In this talk, I will present an introduction to privacy preserving machine learning with a focus on federated ML, and make a case for federated ML beyond just Gboard and into enterprises. The session will aim to demystify the jargon around Federated Machine Learning, specifically terms such as horizontal vs vertical federated ML, cross device/cross silo training, centralized vs decentralized training, and data centric vs model centric federated learning.
I will briefly introduce existing FedML implementations in Python and also demonstrate a live code walk-through for a minimal centralized federated learning system built using python-socketio and confluent kafka.
Finally, I will discuss the challenges faced by enterprises in incorporating federated machine learning. The most notorious difficulty with Federated ML is non-IID data. Other technical difficulties include network latencies affecting training coordination, single point of failure in centralized federated learning systems, computational limitations at source nodes, etc. Additionally, in data centric federated ML, where a data provider allows AI developers to use their data to build models, federated ML poses challenges for early stage EDA and development.
- Federated Learning 101 ( ~2 mins)
- A look at existing FL open source tools (~5 mins)
- Hands on Federated Learning setup (Kafka/webRTC) and an event driven programming framework (Python-socketio/Starlette/FastAPI) (~ 20 mins)
- A Discussion on real world edge cases for building an enterprise ready FL system (~ 3m)
This session assumes familiarity with the following:
- Python fundamentals
- Event driven programming
- Pub-sub/producer-consumer pattern
Hi there!

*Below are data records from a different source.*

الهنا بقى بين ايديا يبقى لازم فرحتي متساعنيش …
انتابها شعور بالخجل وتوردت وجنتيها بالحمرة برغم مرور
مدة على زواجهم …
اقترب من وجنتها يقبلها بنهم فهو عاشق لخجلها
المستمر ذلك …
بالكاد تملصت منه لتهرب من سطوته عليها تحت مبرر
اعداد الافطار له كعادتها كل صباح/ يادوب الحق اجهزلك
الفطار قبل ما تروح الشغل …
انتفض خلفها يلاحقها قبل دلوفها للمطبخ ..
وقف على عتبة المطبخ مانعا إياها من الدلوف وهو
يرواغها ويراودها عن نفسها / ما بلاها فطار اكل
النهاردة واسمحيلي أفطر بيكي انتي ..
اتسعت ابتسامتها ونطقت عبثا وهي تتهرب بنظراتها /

I am Dhanshree. I've been writing code professionally for two odd years. I have been working with startups for the adrenaline driven learning. I work with machine learning systems with a flair for backend and cloud technologies. I have worked extensively with NLP systems, from building data pipelines to analysis, modeling, and packaging and deployment. Recently I've been learning InfoSec, and private Machine Learning techniques and building developer tooling for enabling private and ethical AI at Eder Labs, where I work as a MLOps Engineer.